Gesprek in Duitsland

Dom genoeg heb ik hem niet gevraagd hoe hij zijn naam spelde, maar hij stelde omgekeerd de vraag ook niet. Dus hij schrijft ongetwijfeld mijn naam ook verkeerd. Zijn naam klonk als Čalba, maar dat zou je ook als Czalba of Tsalba kunnen schrijven. Hij zat aan het tafeltje naast het mijne en klaagde niet zoals anderen, die ik eerder die dag sprak, niet over de hitte, nee hij vroeg wat ik van de Duitsers vond en zonder mijn antwoord af te wachten, uitte hij zijn onbegrip.”Altijd zo’n keurig volk, opruimerig mag ik wel zeggen, ieder vlekje op hun blazoen wegpoetsend.” Čalba sprak Engels maar hier gebruikte hij voor de eerste keer een beladen Duits woord: “ausradierend”. Ik keek hem niet begrijpend aan.
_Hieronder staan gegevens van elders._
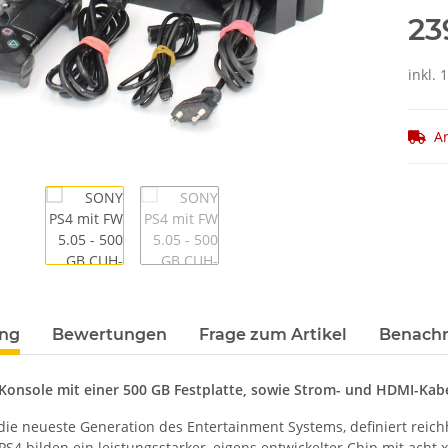
23
inkl.
Ar
ung
Bewertungen
Frage zum Artikel
Benachr
 Konsole mit einer 500 GB Festplatte, sowie Strom- und HDMI-Kab
, die neueste Generation des Entertainment Systems, definiert reic
S4 bilden ein leistungsstarker, eigens entwickelter Chip mit acht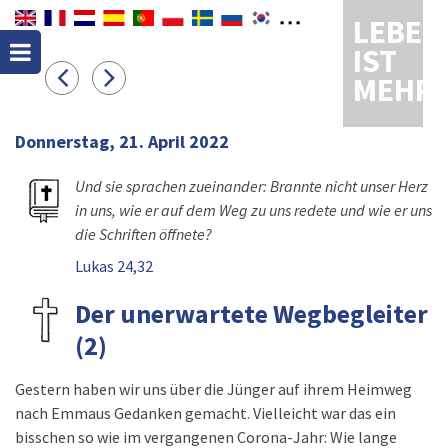
LEBEN
IST
MEHR
Donnerstag, 21. April 2022
Und sie sprachen zueinander: Brannte nicht unser Herz
in uns, wie er auf dem Weg zu uns redete und wie er uns
die Schriften öffnete?
Lukas 24,32
Der unerwartete Wegbegleiter
(2)
Gestern haben wir uns über die Jünger auf ihrem Heimweg
nach Emmaus Gedanken gemacht. Vielleicht war das ein
bisschen so wie im vergangenen Corona-Jahr: Wie lange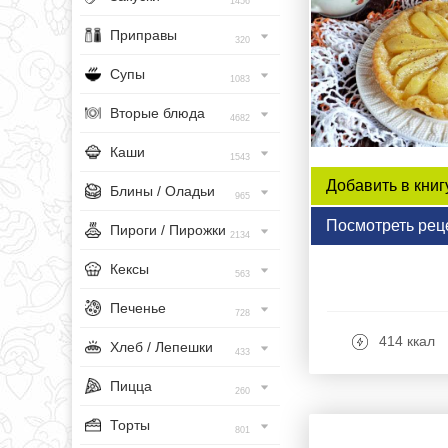
1456
Приправы
320
Супы
1083
Вторые блюда
4682
Каши
1543
Добавить в книг
Блины / Оладьи
965
Посмотреть рец
Пироги / Пирожки
2134
Кексы
563
Печенье
728
414 ккал
Хлеб / Лепешки
433
Пицца
260
Торты
801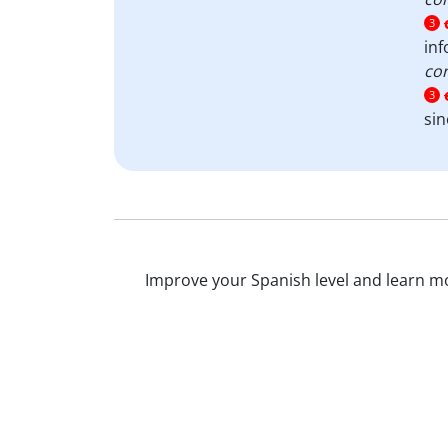
3
in
con
3
si
Improve your Spanish level and learn mor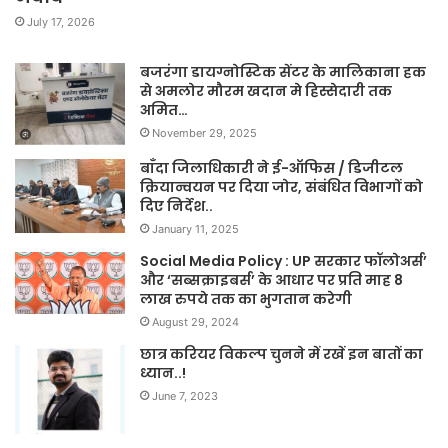
July 17, 2026
बजरंगा डायग्नोस्टिक सेंटर के मालिकाना हक
से अमलोर मौरम खदान मे हिस्सेदारी तक
अमित…
November 29, 2025
बाँदा जिलाधिकारी ने ई-ऑफिस / डिजीटल
क्रियान्वयन पर दिया जोर, संबंधित विभागों को
दिए निर्देश..
January 11, 2025
Social Media Policy : UP सरकार फॉलोअर्स’
और ‘सब्सक्राइबर्स’ के आधार पर प्रति माह 8
लाख रुपये तक का भुगतान करेगी
August 29, 2024
छात्र करियर विकल्प चुनने में रखें इन बातों का
ध्यान..!
June 7, 2023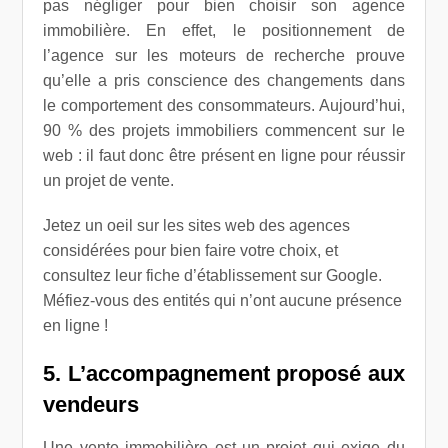
pas négliger pour bien choisir son agence
immobilière. En effet, le positionnement de
l’agence sur les moteurs de recherche prouve
qu’elle a pris conscience des changements dans
le comportement des consommateurs. Aujourd’hui,
90 % des projets immobiliers commencent sur le
web : il faut donc être présent en ligne pour réussir
un projet de vente.
Jetez un oeil sur les sites web des agences
considérées pour bien faire votre choix, et
consultez leur fiche d’établissement sur Google.
Méfiez-vous des entités qui n’ont aucune présence
en ligne !
5. L’accompagnement proposé aux
vendeurs
Une vente immobilière est un projet qui exige du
Waar had hij het over, de straten waren vrij van hondenstront en met lege bierflesjes viel het ook alleszins mee.  “Als ik hier het voor het zeggen zou hebben, zou ik iedere man van boven de twintig het dragen van een korte broek binnen de bebouwde kom verbieden, net zoals het tonen van tatoeages en het rondlopen in mouwloze t-shirts.” Hij gebruikte opnieuw een Duits woord: “Schweinerei”.  “Omdat ze geen grotesk ogende uniformen à la Göring meer aantrekken, menen ze zich  van onder tot boven met tatoeages te moeten bedekken,  gelukkig tatoeëren ze ze nu zichzelf, nadat ze zich tijdens de oorlog de eerste beginselen van de kunst hebben eigen gemaakt op anderen.” Ik vertel dat ook in Nederland wanneer de temperatuur boven de vijfentwintig graden stijgt, het manvolk  meent in kleuterdracht te moeten gaan rond paraderen: tachtigjarigen met melkflessen die zich achter een rollator voortbewegen. Čalba kijkt me niet begrijpend aan: ”milk bottles?” Ik maak hem duidelijk dat ongebruinde benen in Nederland melkflessen genoemd worden. “Goed gevonden, maar u hebt me niet verteld wat u van dat exhibitionisme vind.” Ik antwoord met een wedervraag, want eerlijk gezegd zie ik niet in hoe hoe er een eind gemaakt kan worden aan het dragen van mouwloze hemdjes, korte broeken en tatoeages in de openbare ruimte: “Hoe denkt u een verbod te verwezenlijken?”  “Als men in Frankrijk een burka kan verbieden, moet het toch mogelijk zijn elders regels op te stellen, wat op straat geoorloofd is en wat niet? Maar ik begrijp het. U komt uit een land waar de tolerantie het wint van de ergernis.”